PROJECT SUMMARY Liver kinase B1 (LKB1) is a key regulator of cellular energy homeostasis and well known tumor suppressor gene in many cancers, particularly lung cancer, where it is deleted in ~30 percent of tumors. LKB1 suppression or depletion leads to enhanced tumorigenesis, increased immunosuppression, and reduced response to immune checkpoint inhibitors. Despite the importance of LKB1 negative regulation on tumor growth and aggressiveness, there is no known upstream regulator of LKB1. Through a rationally designed drug screen, we identified tankyrases (TNKS; TNKS1, or PARP5A, and TNKS2, or PARP5B), as upstream negative regulators of LKB1. TNKS belong to the closely related members of the poly (ADP-ribose) polymerase (PARP) family that adds ADP-ribose moieties to target proteins using β-NAD+ as substrate, termed PARsylation. PARsylation of target proteins by TNKS typically leads to ubiquination and proteasome degradation, such as AXIN (which sequesters APC/β-catenin in Wnt signaling), PTEN, and telomerase. However, PARsylation of LKB1 does not lead to LKB1 degradation, but inhibit LKB1 activity. Overexpression of TNKS stimulates tumor cellular proliferation in vitro and enhances tumorigenesis in vivo that is LKB1-dependent. Lung tumors (both adenocarcinoma and squamous cell carcinoma) that overexpress TNKS1 in LKB1 expressing tumors portended to poorer prognosis. Given the fact that LKB1 mutant lung tumors are immune suppressed and respond poorly to immune checkpoint inhibitors, we hypothesize that TNKS potentially could be the negative regulator of LKB1 that induce immune suppression in LKB1 wild type tumors. We will test our hypothesis by: (1) determining the role of TNKS on conferring immunosuppression in the tumor microenvironment through the use of syngeneic orthotopic models and Genetically-Engineered Mouse Models (GEMMs) to better understand if TNKS levels confers immunosuppressive state in tumors; and (2) utilizing syngeneic orthotopic tumor models to evaluate the ability of TNKS expression to generate resistance to immunotherapy and determine the effectiveness of TNKS inhibition on enhancing immunotherapy response. Upon completion of this project, we will have a clearer understanding of the immunosuppressive state that is conferred by TNKS through the negative regulation of LKB1. This research will implicate TNKS as a target for clinical translation to improve current therapies in lung cancer.

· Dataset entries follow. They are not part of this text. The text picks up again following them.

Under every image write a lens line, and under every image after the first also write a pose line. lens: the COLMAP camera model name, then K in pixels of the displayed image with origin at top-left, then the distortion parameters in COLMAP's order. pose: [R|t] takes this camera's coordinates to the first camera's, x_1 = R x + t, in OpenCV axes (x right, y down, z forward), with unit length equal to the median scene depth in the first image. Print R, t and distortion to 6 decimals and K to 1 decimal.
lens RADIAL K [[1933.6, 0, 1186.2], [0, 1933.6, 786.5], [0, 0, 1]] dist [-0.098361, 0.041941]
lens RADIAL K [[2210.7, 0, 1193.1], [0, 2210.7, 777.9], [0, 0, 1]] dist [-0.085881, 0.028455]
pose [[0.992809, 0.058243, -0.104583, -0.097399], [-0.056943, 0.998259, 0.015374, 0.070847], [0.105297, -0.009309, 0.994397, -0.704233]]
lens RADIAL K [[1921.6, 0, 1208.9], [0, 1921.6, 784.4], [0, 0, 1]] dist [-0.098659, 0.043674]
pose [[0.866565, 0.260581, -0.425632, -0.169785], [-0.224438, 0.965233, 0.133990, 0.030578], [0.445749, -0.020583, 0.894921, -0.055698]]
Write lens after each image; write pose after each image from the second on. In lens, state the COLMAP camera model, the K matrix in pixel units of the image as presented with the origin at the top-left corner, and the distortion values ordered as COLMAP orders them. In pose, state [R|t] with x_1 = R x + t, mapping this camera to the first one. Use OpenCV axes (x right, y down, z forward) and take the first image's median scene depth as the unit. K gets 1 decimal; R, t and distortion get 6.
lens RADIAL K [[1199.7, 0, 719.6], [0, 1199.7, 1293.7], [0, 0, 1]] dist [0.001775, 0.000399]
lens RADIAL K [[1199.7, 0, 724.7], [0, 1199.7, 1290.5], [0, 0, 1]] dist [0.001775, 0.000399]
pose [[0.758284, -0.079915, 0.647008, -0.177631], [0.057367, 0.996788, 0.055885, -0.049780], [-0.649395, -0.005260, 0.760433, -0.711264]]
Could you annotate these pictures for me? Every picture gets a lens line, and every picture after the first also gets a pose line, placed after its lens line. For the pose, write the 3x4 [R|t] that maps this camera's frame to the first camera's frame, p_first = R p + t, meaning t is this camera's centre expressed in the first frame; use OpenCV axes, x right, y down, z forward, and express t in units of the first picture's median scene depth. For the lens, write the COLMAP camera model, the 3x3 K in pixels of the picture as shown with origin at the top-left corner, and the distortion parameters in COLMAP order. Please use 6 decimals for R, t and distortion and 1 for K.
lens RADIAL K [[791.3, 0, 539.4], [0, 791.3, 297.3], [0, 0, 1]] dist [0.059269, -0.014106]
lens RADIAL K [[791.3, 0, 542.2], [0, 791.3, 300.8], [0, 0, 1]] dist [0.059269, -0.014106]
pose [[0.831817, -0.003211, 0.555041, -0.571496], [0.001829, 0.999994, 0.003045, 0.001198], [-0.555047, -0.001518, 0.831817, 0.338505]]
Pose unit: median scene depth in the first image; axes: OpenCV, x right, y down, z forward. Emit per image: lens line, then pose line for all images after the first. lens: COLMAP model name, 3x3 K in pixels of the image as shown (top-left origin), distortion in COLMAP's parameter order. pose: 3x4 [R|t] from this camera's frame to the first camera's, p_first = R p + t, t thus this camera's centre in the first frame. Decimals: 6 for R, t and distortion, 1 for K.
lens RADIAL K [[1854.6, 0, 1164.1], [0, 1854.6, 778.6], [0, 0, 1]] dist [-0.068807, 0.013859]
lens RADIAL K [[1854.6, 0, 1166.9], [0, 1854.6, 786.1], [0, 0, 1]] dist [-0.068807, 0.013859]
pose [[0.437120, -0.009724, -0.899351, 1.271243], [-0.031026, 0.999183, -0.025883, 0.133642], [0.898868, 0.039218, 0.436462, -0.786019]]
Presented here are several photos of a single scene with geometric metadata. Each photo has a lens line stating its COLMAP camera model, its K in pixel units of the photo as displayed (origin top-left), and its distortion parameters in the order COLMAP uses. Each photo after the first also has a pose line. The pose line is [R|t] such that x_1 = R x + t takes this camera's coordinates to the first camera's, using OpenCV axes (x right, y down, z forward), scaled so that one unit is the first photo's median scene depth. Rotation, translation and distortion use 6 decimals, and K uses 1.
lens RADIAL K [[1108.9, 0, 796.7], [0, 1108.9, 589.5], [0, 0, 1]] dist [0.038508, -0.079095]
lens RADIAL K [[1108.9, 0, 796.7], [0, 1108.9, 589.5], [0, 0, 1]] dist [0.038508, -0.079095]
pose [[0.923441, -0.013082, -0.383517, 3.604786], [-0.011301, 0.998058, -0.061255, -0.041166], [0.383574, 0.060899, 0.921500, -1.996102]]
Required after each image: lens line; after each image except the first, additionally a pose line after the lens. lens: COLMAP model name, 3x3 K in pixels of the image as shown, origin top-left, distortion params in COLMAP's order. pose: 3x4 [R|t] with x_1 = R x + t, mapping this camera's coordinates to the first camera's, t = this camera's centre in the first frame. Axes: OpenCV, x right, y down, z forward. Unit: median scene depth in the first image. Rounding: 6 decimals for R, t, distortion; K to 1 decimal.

项目摘要 肝激酶B1（LKB1）是细胞能量稳态和众所周知的肿瘤抑制剂的关键调节剂 在许多癌症中，尤其是肺癌，在大约30％的肿瘤中被删除的基因。 LKB1抑制 或耗竭会导致肿瘤发生，免疫抑制增加以及对 免疫检查点抑制剂。尽管LKB1负调节对肿瘤生长和 侵略性，没有已知的LKB1上游调节剂。通过理性设计的药物屏幕， 我们鉴定出坦克酶（TNKS; TNKS1，PARP5A和TNKS2或PARP5B），为上游负面负面 LKB1的监管机构。 TNK属于聚（ADP-核糖）聚合酶（PARP）紧密相关的成员 使用β-NAD+作为底物靶向蛋白质的ADP-核糖部分的家族称为阶层。 TNK对靶蛋白的荒原化通常会导致泛素化和蛋白酶体降解，例如 Axin（在Wnt信号传导中隔离APC/β-catenin），PTEN和端粒酶。然而，，荒原 LKB1不会导致LKB1降解，而是抑制LKB1活性。 TNK的过表达刺激肿瘤 细胞在体外增殖并增强lkb1依赖性的体内肿瘤发生。肺部肿瘤（两者 腺癌和鳞状细胞癌）表达肿瘤的LKB1中过表达TNKS1 定期预后较差。考虑到LKB1突变肺肿瘤免疫抑制，并且 对免疫检查点抑制剂的反应不佳，我们假设TNK可能是负面的 LKB1的调节剂会影响LKB1野生型肿瘤中的免疫抑制。我们将通过： （1）确定TNK在肿瘤微环境中通过 使用合成型原位模型和遗传工程的小鼠模型（GEMM）来更好地理解 如果TNK水平承认肿瘤中的免疫抑制状态； （2）利用合成原位肿瘤模型 评估TNK表达产生对免疫疗法的抗性的能力，并确定 TNK抑制对增强免疫疗法反应的有效性。该项目完成后，我们 将对TNK赋予的免疫抑制状态有更清晰的了解 LKB1的负调节。这项研究将牵涉到TNK作为临床翻译的目标以改进 当前的肺癌疗法。